> [WRITTEN TASK] Collect every line of the records that contains the string "minimum" and copy each one. Case counts.

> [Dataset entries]
____________
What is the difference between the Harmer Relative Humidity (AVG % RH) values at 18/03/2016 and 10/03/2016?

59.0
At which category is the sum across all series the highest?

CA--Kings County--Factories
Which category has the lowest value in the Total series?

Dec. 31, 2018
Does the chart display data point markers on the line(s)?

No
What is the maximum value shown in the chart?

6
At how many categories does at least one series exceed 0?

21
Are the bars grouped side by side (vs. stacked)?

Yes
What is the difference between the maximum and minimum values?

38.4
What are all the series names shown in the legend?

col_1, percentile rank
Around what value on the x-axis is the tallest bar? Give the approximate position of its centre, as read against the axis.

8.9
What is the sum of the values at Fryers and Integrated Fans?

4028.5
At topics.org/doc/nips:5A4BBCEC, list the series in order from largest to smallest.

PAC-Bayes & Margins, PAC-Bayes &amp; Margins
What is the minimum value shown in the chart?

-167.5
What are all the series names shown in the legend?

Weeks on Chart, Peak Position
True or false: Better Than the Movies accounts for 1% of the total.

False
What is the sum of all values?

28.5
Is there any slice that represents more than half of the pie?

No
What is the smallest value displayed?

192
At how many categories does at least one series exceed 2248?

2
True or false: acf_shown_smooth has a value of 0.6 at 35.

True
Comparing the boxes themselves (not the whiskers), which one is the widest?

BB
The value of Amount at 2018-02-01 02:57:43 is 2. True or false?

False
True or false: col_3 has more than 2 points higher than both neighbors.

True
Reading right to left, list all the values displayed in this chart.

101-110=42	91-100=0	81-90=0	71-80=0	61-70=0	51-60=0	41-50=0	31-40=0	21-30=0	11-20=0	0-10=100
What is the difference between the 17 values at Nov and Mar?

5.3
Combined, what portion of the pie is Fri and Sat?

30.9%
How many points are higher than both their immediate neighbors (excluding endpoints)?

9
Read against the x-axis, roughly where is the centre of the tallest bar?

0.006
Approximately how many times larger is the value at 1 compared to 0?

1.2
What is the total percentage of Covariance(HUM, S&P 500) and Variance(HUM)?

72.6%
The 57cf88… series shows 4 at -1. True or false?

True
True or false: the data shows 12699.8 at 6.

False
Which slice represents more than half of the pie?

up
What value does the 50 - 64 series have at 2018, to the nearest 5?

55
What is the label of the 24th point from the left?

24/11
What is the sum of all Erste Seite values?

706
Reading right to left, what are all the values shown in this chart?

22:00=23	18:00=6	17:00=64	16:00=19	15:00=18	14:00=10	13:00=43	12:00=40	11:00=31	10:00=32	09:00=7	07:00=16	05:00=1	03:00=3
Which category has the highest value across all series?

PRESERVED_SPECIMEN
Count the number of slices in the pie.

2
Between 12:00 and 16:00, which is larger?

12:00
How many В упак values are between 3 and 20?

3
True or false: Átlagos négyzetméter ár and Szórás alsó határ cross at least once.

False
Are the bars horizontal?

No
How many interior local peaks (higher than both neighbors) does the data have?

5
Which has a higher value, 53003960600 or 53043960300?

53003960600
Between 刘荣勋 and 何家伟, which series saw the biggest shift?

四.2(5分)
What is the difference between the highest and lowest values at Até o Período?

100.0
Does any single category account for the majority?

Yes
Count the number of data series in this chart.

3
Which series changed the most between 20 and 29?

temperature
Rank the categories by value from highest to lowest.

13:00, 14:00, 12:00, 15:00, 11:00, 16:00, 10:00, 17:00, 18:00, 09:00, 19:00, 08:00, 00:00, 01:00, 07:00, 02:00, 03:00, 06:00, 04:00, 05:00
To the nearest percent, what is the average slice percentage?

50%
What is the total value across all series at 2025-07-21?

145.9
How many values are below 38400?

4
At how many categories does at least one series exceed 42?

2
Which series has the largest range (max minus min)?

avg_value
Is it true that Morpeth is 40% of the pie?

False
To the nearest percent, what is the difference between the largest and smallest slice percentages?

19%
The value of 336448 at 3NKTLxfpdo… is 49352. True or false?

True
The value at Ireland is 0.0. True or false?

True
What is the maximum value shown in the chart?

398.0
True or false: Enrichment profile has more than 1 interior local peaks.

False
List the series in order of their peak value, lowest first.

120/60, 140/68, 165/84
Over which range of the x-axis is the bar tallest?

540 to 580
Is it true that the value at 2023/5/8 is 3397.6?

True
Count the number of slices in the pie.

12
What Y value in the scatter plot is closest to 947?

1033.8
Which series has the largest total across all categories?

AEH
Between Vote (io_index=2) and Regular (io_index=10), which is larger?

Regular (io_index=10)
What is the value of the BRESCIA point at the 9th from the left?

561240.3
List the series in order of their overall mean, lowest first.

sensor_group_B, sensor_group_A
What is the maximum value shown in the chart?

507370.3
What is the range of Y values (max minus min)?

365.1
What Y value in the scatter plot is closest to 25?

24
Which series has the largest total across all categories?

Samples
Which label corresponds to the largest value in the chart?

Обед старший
____________
> [RESPONSE AREA]
What is the difference between the maximum and minimum values?
What is the minimum value shown in the chart?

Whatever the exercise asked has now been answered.